**Document section**
>>>
Table 1 summarizes the investment cost—expressed in million EUR per MW—of hydrogen generation, the efficiency of conversion, and the lifespan of the technologies and production methods being studied [54].
Table 2 outlines the operational data and parameters (such as production capacity, CAPEX and OPEX, energy and material inputs, operational hours, carbon tax, etc.) used in calculating LCOH across various scenarios. The annual operational costs of hydrogen production through water electrolysis encompass operation and maintenance expenses, raw material costs, etc. OPEX is estimated as 1.5% of the total capital investment. This estimation is aligned with estimations of previous studies regarding the decarbonization of natural gas systems [55]. Production costs mainly consist of several raw material inputs, including efficiency, water consumption, and electrolyte consumption in water electrolysis for hydrogen production. Furthermore, to analyze the variation in hydrogen production costs resulting from different energy generation technologies, the electricity prices of purchased electricity are based on the power generation costs of various energy generation technologies.

4. Results and Discussion

4.1. Hydrogen Production Costs

Table 3 summarizes the calculation of LCOH for the various hydrogen generation technologies (in EUR/kgH2) for the scenarios for 2020, 2030, and 2050, respectively. The results suggest that in 2023, the cost of green hydrogen production is not as competitive as the costs of grey and blue hydrogen. The costs of hydrogen generation via steam methane reforming without carbon capture (grey scenario) span across 1.925–2.078 EUR/kgH2.
It is noted that, even though all LCOHs of methane reforming with carbon capture (blue scenario) are more expensive (compared to the grey scenario a with cost of NG at 0.1171 EUR/kWh), remaining the cheapest LCOH for low-carbon alternatives in hard-to-abate industries, such as refineries (Figure 2).
On the other hand, the production of green hydrogen is affected by the type of electrolyte as well as the type of energy. In the year 2023 (2020 column), the minimum LCOH cost is 5.54 EUR/kgH2 (PEM connected to solar PV), whereas the maximum LCOH is 24.00 EUR/kgH2 (SOEC connected to solar PV). On the other hand, in 2050, SOEC hydrogen production via solar energy may be as competitive as PEM hydrogen production via solar energy, reaching 3.88 EUR/kgH2.
The grey scenario (BAU) is the cheapest, at 1.92 EUR/kgH2. It is noteworthy that the evaluation of relative costs in 2030 and 2050 is essential, particularly when assessing the impacts of the carbon tax on energy coming from conventional pathways. Currently (i.e., calculations for 2020), the most economical pathway for hydrogen production is the one described in the grey scenario, while solar-powered electrolyzers exhibit the lowest levelized cost of hydrogen across various electricity production scenarios. Grey and blue hydrogen prove to be more cost-effective than green hydrogen; the latter can be attributed to factors such as the Technological Level of Readiness (TRL), carbon emissions, as well as fuel prices.
<<<
Records taken from a collection:
>>>
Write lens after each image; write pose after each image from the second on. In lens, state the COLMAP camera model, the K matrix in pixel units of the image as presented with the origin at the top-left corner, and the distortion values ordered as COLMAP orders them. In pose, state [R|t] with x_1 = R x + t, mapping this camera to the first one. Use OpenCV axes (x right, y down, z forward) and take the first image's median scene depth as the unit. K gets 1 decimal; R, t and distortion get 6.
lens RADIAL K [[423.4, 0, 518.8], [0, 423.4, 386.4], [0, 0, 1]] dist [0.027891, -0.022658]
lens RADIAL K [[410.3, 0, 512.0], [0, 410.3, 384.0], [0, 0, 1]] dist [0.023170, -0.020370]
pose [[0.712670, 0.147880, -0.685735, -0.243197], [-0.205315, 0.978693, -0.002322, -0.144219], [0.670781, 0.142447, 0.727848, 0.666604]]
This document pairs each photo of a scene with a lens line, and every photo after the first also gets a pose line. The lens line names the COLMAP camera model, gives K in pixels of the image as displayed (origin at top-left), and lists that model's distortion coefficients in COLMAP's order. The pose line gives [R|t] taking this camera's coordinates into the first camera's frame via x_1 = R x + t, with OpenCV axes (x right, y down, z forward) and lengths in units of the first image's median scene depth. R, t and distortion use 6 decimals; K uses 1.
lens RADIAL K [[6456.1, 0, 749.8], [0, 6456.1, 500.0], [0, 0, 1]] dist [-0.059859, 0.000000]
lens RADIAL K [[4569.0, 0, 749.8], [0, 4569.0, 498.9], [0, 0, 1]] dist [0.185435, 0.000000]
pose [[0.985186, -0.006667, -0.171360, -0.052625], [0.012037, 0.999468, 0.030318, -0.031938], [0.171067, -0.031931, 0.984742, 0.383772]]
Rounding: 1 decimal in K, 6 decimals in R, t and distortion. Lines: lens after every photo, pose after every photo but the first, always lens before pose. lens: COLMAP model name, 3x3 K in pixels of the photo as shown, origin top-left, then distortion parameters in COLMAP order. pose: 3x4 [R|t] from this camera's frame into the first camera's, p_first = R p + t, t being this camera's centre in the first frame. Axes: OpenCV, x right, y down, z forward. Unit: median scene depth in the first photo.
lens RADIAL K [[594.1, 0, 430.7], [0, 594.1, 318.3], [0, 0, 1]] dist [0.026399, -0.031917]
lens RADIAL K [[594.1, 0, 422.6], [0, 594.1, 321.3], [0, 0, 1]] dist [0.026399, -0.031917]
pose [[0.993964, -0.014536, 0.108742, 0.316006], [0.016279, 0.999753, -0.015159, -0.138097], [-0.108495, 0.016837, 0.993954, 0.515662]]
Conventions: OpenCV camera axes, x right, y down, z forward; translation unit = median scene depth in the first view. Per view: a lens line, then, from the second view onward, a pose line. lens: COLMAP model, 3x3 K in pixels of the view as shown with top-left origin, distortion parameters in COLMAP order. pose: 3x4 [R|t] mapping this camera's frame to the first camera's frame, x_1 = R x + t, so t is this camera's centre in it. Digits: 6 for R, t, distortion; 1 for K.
<<<
**Problem 1**
Decide whether each statement agrees with the text on hydrogen production costs, answering yes or no and quoting the deciding words: (a) OPEX is estimated as 1.5% of the total capital investment. (b) In 2023, green hydrogen is cheaper to produce than grey and blue hydrogen. (c) In the 2020 column, the maximum LCOH is for PEM connected to solar PV.
**Problem 2**
From the text on hydrogen production costs, return the stretch from "Table 3 summarizes" through "refineries (Figure 2).", copied word for word.
These records come from a separate source.

**Exercise result 1**
(a) Yes: "OPEX is estimated as 1.5% of the total capital investment."
(b) No: "the cost of green hydrogen production is not as competitive as the costs of grey and blue hydrogen."
(c) No: "the maximum LCOH is 24.00 EUR/kgH2 (SOEC connected to solar PV)."

**Exercise result 2**
Table 3 summarizes the calculation of LCOH for the various hydrogen generation technologies (in EUR/kgH2) for the scenarios for 2020, 2030, and 2050, respectively. The results suggest that in 2023, the cost of green hydrogen production is not as competitive as the costs of grey and blue hydrogen. The costs of hydrogen generation via steam methane reforming without carbon capture (grey scenario) span across 1.925–2.078 EUR/kgH2.
It is noted that, even though all LCOHs of methane reforming with carbon capture (blue scenario) are more expensive (compared to the grey scenario a with cost of NG at 0.1171 EUR/kWh), remaining the cheapest LCOH for low-carbon alternatives in hard-to-abate industries, such as refineries (Figure 2).